Carrego comigo todo um imaginário urdido em Santa Inês. Não há um dia que não agradeça a Deus pela graça de ser um provinciano. Ainda é dessa província que penso o mundo. Se é assim, por que evito voltar a Santa Inês? Sim, confesso que tenho sérias dificuldades em voltar à cidade. São razões puramente sentimentais. A cidade que tenho comigo não é mais a Santa Inês real. E tenho muitos lutos mal resolvidos. São lutos familiares e de amigos de infância. Principalmente dos amigos de infância que viveram e morreram no abandono. Isso me sangra a alma. O vereador Josino me agraciou com uma homenagem. Em primeiro, penso que é uma homenagem mais fruto da liberalidade do que merecimento. O que faço por Santa Inês, verdadeiramente, é amá-la. E, por evidente, elaboro poemas sobre ela. Nada mais do que isso. O fato é que estou me preparando (não é fácil achar espaço na agenda). E depois tenho essa dificuldade de fundo emocional. Sou confessadamente um sujeito saudosista e melancólico. E penso que se assim não fosse não escreveria a poesia que escrevo. Tenho uma teoria comigo de base completamente intuitiva: todo poeta é melancólico, ainda que inconscientemente.
Vou me permitir publicar aqui o poema dedicado ao vereador, o que talvez ajude a me explicar junto ao meu dileto amigo Josino Catarino. Depois de sua de sua leitura, talvez meu gesto de não acorrer de pronto à Câmara Municipal de Santa Inês para receber a homenagem não lhe pareça descortesia ou descaso. É verdade que não sou dado a receber homenagens. Sempre penso que não as mereço. Mas no caso presente a esse motivo, uma forte fundamentação emocional se agrega.
SEM RETORNO
a Josino Catarino
Santa Inês, facho de azul,
que em mim rasga e delira:
dilacera a alma e o tempo,
dores infinitas e saudades;
remover de fatos diluídos
na ferrugem de Cronos –,
entidade bárbara à matéria
que apaga até os vestígios;
a memória refaz o mundo
na guerra contra a morte –,
a derradeira pulsão da vida.
Santa Inês já outra cidade,
onde antes o meu castelo:
todo o meu reino perdido.
Rogo a Deus que Santa Inês encontre a sua verdadeira vocação e que seu destino seja correspondente a de sua padroeira, ou seja, de muita luz. É uma cidade topograficamente privilegiada. É uma cidade que pulsa e anseia por se desenvolver na medida da sua importância estadual.
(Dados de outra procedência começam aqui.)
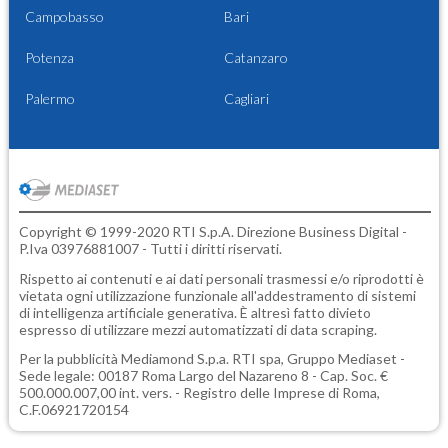
Campobasso
Bari
Potenza
Catanzaro
Palermo
Cagliari
Copyright © 1999-2020 RTI S.p.A. Direzione Business Digital -
P.Iva 03976881007 - Tutti i diritti riservati.
Rispetto ai contenuti e ai dati personali trasmessi e/o riprodotti è
vietata ogni utilizzazione funzionale all'addestramento di sistemi
di intelligenza artificiale generativa. È altresì fatto divieto
espresso di utilizzare mezzi automatizzati di data scraping.
Per la pubblicità
Mediamond S.p.a.
RTI spa, Gruppo Mediaset -
Sede legale: 00187 Roma Largo del Nazareno 8 - Cap. Soc. €
500.000.007,00 int. vers. - Registro delle Imprese di Roma,
C.F.06921720154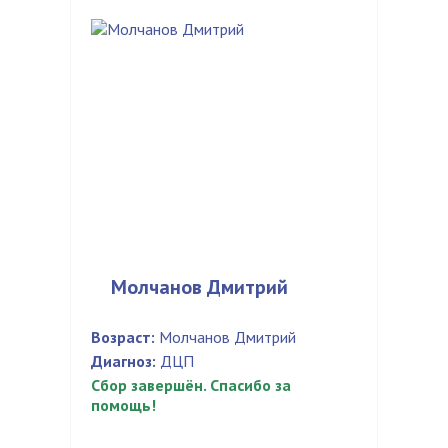
Молчанов Дмитрий
Возраст:
Молчанов Дмитрий
Диагноз:
ДЦП
Сбор завершён. Спасибо за
помощь!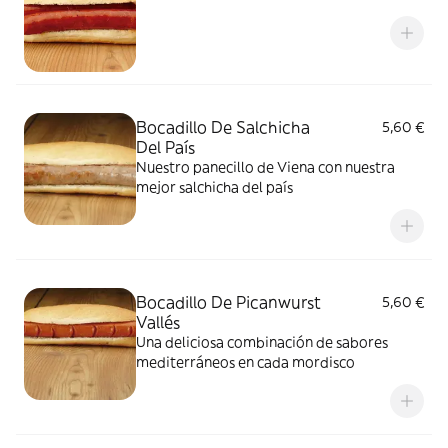
Bocadillo De Salchicha
5,60 €
Del País
Nuestro panecillo de Viena con nuestra
mejor salchicha del país
Bocadillo De Picanwurst
5,60 €
Vallés
Una deliciosa combinación de sabores
mediterráneos en cada mordisco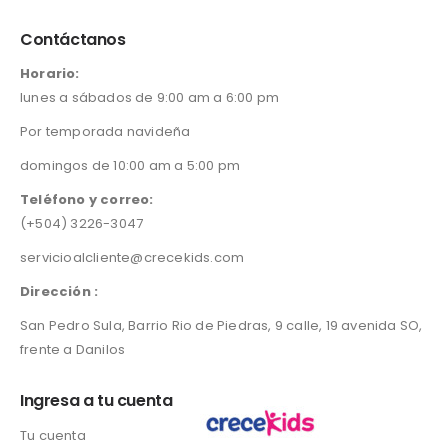
página
Contáctanos
de
producto
Horario:
lunes a sábados de 9:00 am a 6:00 pm
Por temporada navideña
domingos de 10:00 am a 5:00 pm
Teléfono y correo:
(+504) 3226-3047
servicioalcliente@crecekids.com
Dirección :
San Pedro Sula, Barrio Rio de Piedras, 9 calle, 19 avenida SO,
frente a Danilos
Ingresa a tu cuenta
Tu cuenta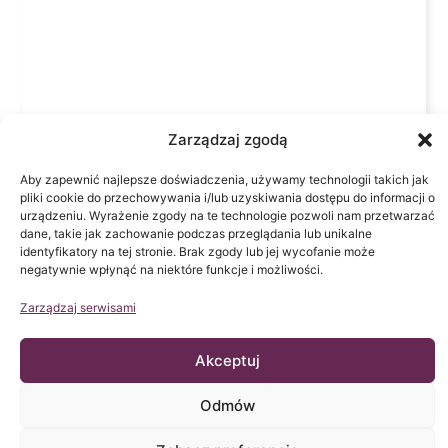
Zarządzaj zgodą
Aby zapewnić najlepsze doświadczenia, używamy technologii takich jak
pliki cookie do przechowywania i/lub uzyskiwania dostępu do informacji o
urządzeniu. Wyrażenie zgody na te technologie pozwoli nam przetwarzać
Kliknij
dane, takie jak zachowanie podczas przeglądania lub unikalne
"zgadzam
identyfikatory na tej stronie. Brak zgody lub jej wycofanie może
się", żeby
negatywnie wpłynąć na niektóre funkcje i możliwości.
włączyć
Zarządzaj serwisami
Google
Godziny
Kontakt
Adres
przyjęć
24
Pº Manuel
maps
Od
godziny
Girona, nr
Akceptuj
Polityka
poniedziałku
na dobę
do
32,
plików
Poprzez
czwartku: 9-
Barcelona,
formularz
Odmów
cookie
18h (UTC +1)
na naszej
Hiszpania,
Piątek: 9-15h
stronie
kod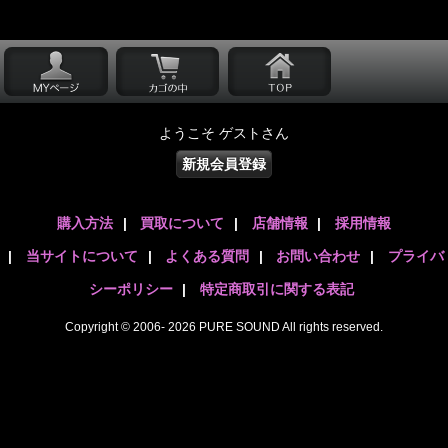
ようこそ ゲストさん
新規会員登録
購入方法
|
買取について
|
店舗情報
|
採用情報
|
当サイトについて
|
よくある質問
|
お問い合わせ
|
プライバ
シーポリシー
|
特定商取引に関する表記
Copyright © 2006- 2026 PURE SOUND All rights reserved.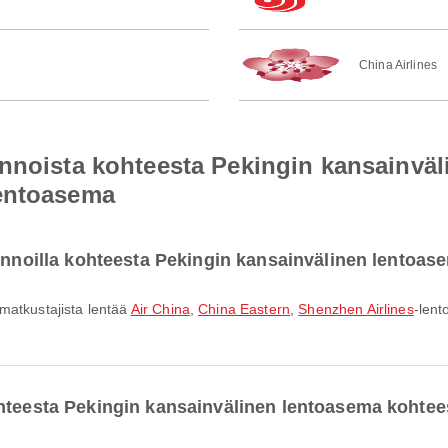
China Airlines
ennoista kohteesta Pekingin kansainvä
lentoasema
lennoilla kohteesta Pekingin kansainvälinen lentoa
matkustajista lentää
Air China
,
China Eastern
,
Shenzhen Airlines
-lent
ohteesta Pekingin kansainvälinen lentoasema kohte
Fico imensamente feliz quando leio qualquer notícia alvissareira no Agora Santa Inês, canal fidedigno pelo qual me mantenho informado sobre as coisas e pessoas da minha cidade. O primeiro mandamento a um político municipal é que ele ama a sua cidade, que tenha devoção por ela. A única coisa com que a poesia pode contribuir é comover as pessoas, tocá-las para contemplar e praticar o belo.
Muito a propósito, escrevi um poema com o estranho título QUASAR. Bem, quasar é uma fonte do elemento rádio de origem cósmica, de aparência estelar Trata-se de um objeto astronômico extremamente luminoso. Digo isso para encerrar essa quase crônica com esses versos: “infância, movimento de atualizar os desejos/que habitam nas províncias mais secretas –:/ Santa Inês, quasar que em mim delira”.
Weliton Carvalho é poeta e professor universitário.